Dennis-xyHuang / PhyloPlus

MIT License
2 stars 0 forks source link

TaxID #1

Closed oclaisse closed 1 year ago

oclaisse commented 1 year ago

I submitted the following TaxID file from metaphlan and here is the error message I received below TaxID1.txt TaxID1.txt

Sorry, there was an error generating your PhyloPlus results. The error messsage was: Error: Command failed: python3 lib/scripts/extract_lineage_user_provided.py "tmp/output-tmp-7-1674053303646/TaxID1.txt" /tmp/tmp-356076-6ArGbl88KYaH "olivier.claisse@inrae.fr" lib/NCBI_dmp_files Traceback (most recent call last): File "lib/scripts/extract_lineage_user_provided.py", line 204, in user_summary_2 = convert_taxid_to_lineage_main(uniq_user_taxids_rmng) File "lib/scripts/extract_lineage_user_provided.py", line 56, in convert_taxid_to_lineage_main uniq_sci_name[taxid] = temp_dict["ScientificName"] TypeError: 'NoneType' object is not subscriptable Please contact JIFSAN IT for support.

TaxID1.txt

Dennis-xyHuang commented 1 year ago

@oclaisse Hello, I tried to reproduce the result using the input you provided, and found out that the error was caused by some of the taxIDs that could not be found in NCBI databases: e.g., 6115856, 7415705, etc. I have modified the script and updated the web portal. These erroneous taxIDs will be recorded in the note.txt file in the final output.

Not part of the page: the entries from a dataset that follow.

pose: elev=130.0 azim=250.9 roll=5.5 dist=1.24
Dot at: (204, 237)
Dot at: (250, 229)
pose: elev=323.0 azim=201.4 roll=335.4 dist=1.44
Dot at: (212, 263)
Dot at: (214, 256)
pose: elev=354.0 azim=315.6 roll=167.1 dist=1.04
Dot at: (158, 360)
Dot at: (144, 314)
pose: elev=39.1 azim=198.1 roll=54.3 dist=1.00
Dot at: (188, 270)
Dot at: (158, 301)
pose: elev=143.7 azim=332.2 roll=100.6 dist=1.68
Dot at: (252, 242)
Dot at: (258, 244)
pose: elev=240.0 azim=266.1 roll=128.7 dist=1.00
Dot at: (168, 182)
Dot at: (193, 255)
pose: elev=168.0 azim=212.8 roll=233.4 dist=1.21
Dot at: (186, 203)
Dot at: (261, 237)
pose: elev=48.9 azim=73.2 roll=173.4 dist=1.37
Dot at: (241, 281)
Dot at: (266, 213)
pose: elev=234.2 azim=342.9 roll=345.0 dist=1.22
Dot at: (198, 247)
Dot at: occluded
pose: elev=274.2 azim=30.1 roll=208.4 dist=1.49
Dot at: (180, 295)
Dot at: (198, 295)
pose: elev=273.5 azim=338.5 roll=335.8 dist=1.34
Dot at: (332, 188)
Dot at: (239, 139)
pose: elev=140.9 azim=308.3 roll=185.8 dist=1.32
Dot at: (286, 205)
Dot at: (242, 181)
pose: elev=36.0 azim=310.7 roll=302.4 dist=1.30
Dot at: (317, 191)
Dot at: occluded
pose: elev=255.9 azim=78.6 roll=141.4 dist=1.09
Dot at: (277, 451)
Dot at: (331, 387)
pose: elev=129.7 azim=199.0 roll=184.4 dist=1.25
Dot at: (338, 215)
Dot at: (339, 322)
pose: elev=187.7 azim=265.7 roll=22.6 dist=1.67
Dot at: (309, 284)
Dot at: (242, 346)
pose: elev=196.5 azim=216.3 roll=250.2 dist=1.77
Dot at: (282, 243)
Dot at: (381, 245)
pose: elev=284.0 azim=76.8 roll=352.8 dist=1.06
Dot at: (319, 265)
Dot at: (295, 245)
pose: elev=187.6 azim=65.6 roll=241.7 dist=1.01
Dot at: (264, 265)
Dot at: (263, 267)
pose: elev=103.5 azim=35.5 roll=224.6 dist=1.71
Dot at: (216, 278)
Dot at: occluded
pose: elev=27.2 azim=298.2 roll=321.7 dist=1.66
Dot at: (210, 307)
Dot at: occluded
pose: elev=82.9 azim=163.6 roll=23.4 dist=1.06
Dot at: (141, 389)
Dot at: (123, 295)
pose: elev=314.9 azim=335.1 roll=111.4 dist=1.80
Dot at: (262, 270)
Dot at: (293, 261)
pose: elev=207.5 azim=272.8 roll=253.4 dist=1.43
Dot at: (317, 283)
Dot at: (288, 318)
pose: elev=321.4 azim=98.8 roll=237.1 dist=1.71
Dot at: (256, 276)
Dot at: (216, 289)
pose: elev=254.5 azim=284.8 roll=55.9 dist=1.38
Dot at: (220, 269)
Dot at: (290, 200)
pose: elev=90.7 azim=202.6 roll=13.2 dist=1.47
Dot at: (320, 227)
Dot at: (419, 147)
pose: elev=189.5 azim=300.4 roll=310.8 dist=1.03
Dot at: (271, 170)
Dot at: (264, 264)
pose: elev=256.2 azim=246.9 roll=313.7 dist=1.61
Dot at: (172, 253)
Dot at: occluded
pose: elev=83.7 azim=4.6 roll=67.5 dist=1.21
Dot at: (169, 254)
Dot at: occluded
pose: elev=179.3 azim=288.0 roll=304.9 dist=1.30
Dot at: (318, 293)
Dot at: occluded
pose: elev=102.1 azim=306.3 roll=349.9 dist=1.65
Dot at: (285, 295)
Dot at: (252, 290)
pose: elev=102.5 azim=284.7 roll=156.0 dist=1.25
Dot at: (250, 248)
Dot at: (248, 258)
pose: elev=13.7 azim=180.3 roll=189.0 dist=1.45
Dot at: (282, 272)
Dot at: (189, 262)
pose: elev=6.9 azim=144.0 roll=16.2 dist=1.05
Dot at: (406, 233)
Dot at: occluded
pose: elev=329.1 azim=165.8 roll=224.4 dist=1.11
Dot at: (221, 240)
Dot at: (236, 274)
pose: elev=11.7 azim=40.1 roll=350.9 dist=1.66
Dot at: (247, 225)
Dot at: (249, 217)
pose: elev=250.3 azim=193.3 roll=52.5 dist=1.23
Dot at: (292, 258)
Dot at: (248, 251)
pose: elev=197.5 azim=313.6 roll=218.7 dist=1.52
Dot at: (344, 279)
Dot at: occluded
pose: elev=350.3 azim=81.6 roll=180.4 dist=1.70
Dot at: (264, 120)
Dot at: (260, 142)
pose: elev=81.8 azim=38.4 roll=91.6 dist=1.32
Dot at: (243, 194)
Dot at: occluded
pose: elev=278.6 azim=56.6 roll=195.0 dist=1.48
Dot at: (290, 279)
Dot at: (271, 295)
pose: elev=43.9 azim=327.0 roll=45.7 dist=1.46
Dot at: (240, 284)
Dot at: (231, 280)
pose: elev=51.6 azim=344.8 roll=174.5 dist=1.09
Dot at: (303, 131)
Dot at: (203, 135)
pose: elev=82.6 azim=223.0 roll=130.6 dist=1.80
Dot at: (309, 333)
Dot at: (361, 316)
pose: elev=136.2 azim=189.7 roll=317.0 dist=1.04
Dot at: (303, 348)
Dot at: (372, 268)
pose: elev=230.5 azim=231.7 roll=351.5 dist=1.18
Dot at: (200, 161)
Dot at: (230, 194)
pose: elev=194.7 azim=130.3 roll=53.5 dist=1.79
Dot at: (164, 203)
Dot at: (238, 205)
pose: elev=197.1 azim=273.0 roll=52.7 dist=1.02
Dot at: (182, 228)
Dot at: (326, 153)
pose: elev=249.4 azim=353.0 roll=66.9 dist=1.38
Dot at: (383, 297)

I also noticed that some of the taxIDs in the input belong to higher levels of taxonomic ranks such as class. Please note that these taxIDs will also be filtered out and won't be added to the phylogeny either, such that the taxonomic ranks of tip labels in the final phylogeny are coherent and all pairwise distances represent interspecific distances.

Please let me know if this error still persists for the web portal.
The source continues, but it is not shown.